Но в то время как Пикассо (меня по крайней мере) отталкивал своей произвольностью и несомненным для меня стремлением начудить, Дерен, наоборот, привлекал меня той прочной серьезностью, которой всегда веяло от его картин даже в период наиболее парадоксальных деформаций.
Конечно, Дерен вышел из Сезанна, но так же, как вышли из него или переплелись с ним многие другие живописцы и весь поток кубизма.
Интересно, что Макс Либерман, которому как раз теперь исполнилось восемьдесят лет, в интересном предисловии к каталогу своей юбилейной выставки пишет: «Наша эпоха полна проблем и движения; она особенно высоко подняла таких художников, как Сезанн и Ван Гог, потому что они проблематичны, совершенно не закончены».
Это замечание старого немецкого мастера правильно.
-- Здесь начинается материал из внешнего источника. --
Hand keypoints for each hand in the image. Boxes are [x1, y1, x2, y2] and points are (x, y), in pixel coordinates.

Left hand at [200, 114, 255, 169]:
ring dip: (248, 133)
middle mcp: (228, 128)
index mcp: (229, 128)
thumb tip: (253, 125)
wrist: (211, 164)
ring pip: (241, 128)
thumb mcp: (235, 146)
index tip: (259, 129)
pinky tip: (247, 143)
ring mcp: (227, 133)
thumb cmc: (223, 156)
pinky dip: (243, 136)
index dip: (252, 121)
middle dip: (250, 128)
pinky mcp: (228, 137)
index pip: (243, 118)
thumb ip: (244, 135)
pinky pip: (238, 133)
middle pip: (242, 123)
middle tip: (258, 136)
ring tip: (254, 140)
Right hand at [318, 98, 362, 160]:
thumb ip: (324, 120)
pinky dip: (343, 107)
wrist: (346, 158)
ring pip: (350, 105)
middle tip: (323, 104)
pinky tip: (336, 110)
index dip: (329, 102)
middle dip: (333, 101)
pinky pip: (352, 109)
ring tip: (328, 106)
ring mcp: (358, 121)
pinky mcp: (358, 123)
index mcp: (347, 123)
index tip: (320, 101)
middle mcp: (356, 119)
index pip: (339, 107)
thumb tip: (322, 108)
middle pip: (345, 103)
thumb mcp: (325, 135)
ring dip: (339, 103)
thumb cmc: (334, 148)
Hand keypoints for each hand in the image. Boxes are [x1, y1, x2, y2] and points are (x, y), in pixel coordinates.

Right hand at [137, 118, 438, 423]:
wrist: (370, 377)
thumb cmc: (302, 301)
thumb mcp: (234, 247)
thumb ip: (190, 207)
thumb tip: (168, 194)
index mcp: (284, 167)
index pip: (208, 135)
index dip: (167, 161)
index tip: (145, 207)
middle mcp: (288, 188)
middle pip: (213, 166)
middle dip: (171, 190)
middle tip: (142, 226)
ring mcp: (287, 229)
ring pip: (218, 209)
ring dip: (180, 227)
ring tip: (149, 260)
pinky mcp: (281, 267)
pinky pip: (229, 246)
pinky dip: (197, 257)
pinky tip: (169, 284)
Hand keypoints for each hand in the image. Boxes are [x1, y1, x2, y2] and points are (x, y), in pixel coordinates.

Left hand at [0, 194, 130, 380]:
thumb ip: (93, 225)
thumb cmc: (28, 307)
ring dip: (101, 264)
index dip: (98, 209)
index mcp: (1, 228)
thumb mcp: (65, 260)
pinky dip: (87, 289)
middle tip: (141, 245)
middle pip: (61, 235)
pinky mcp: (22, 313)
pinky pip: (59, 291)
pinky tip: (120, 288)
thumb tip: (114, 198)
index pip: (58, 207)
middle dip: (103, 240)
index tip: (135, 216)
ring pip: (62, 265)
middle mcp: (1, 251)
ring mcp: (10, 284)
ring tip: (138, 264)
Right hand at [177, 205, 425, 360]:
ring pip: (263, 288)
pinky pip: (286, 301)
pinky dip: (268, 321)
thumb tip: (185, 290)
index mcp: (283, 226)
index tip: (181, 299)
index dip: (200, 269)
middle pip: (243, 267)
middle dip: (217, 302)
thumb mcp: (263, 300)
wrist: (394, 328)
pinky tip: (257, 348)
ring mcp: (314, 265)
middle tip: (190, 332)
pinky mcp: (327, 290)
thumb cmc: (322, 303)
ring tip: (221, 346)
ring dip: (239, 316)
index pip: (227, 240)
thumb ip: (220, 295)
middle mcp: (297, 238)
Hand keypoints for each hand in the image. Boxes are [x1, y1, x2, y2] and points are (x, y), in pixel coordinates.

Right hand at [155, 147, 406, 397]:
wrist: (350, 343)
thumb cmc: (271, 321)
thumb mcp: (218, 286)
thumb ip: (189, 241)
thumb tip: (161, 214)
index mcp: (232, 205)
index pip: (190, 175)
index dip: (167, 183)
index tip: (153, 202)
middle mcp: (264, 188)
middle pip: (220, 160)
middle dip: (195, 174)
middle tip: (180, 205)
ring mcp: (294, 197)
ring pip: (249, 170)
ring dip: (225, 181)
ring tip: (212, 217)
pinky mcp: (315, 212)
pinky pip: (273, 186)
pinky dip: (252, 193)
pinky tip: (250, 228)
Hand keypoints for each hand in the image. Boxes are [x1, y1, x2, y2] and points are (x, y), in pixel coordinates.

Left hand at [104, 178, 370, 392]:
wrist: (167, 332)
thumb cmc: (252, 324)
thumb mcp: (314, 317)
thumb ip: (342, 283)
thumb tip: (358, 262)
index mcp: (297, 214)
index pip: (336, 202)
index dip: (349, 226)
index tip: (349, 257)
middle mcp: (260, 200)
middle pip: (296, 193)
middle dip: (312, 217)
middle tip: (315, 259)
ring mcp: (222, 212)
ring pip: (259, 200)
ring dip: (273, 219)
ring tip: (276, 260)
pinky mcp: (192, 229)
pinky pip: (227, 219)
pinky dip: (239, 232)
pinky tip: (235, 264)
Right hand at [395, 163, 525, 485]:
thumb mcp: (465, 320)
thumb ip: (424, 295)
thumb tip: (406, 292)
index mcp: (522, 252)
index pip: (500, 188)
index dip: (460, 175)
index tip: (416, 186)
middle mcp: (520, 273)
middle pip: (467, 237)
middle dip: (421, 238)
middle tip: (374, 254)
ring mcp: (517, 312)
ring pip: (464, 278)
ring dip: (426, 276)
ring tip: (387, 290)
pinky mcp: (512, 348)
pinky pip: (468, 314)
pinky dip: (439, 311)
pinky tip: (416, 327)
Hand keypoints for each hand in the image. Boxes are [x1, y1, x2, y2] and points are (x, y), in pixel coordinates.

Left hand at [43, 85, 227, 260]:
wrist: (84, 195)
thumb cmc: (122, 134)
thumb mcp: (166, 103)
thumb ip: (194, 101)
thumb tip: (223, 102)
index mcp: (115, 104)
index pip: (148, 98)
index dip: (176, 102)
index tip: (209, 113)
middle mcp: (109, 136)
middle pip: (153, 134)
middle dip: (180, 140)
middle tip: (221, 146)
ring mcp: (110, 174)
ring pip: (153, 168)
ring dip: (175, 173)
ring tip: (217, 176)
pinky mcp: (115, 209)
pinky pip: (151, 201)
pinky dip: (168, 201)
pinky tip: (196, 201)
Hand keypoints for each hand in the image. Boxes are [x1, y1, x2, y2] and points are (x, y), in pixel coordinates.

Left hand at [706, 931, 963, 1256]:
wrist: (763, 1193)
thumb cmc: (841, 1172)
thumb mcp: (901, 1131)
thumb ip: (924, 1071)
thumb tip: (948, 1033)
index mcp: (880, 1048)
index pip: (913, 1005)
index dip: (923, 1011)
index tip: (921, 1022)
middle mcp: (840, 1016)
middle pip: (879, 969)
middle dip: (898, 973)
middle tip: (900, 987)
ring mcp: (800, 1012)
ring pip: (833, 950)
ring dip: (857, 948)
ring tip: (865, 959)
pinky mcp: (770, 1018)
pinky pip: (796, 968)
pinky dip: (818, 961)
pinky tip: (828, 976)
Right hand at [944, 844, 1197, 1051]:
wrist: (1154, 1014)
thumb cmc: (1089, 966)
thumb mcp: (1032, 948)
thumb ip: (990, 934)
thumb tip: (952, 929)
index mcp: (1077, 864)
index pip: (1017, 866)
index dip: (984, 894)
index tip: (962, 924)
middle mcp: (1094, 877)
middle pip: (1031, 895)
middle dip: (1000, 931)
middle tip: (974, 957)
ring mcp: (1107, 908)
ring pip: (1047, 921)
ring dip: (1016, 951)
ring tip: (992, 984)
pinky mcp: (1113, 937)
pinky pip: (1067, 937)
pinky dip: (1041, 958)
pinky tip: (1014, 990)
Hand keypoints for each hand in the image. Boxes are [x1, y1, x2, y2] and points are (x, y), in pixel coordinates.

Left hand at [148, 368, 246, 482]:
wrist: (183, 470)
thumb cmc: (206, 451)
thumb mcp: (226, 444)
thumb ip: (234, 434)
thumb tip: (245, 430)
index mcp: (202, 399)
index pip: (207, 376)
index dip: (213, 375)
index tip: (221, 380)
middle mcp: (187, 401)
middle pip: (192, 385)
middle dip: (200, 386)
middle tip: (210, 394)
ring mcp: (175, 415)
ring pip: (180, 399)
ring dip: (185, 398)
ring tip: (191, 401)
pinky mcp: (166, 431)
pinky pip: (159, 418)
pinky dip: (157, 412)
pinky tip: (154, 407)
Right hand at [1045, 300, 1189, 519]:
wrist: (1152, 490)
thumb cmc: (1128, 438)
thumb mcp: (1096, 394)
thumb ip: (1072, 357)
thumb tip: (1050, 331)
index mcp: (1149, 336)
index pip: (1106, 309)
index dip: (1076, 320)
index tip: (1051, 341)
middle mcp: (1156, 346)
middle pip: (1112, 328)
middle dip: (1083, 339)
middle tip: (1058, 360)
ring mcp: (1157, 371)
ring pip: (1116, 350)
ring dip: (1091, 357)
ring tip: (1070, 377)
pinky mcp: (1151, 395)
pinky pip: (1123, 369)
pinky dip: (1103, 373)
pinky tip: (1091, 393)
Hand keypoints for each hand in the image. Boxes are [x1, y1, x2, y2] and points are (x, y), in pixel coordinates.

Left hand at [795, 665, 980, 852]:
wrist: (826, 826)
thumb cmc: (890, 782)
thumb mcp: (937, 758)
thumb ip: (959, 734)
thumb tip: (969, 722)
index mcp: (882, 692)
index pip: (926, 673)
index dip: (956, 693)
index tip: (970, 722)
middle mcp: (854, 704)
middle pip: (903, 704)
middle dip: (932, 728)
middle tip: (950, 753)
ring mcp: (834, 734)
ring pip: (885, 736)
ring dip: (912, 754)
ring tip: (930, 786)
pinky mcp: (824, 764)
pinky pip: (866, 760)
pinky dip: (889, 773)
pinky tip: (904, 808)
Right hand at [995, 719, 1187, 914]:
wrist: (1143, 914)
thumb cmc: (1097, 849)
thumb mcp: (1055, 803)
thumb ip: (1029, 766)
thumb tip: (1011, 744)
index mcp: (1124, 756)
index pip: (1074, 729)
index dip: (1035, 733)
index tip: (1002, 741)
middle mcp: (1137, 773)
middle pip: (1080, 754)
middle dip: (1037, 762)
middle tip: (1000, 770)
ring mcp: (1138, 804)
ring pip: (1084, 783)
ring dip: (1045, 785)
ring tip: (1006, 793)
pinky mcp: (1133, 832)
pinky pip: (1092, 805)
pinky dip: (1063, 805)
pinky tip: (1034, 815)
Я неоднократно уже, ссылаясь притом на знатоков Сезанна, указывал на эту его проблематичность.
Сезанн, буквально в поте лица своего, «проблематически ставит проблемы» крепкой конструкции картины как целостного произведения, чисто красочной передачи объемности и весомости вещей, объективизма или, правильнее, вживания художника в объект при сохранении боготворимого Сезанном «temperament», в который превратилась «призма темперамента», признававшаяся даже натуралистом Золя, другом Сезанна.
Дерен тоже всегда хотел от картины конструктивной законченности, всегда стремился передать вещность вещей, всегда был по убеждениям объективистом и всегда притом сохранял перед глазами «призму темперамента», иногда смело искривлявшую действительность, дабы подчинить ее «внутренней закономерности» картины.
Но на этом кончается родственность Дерена с Сезанном.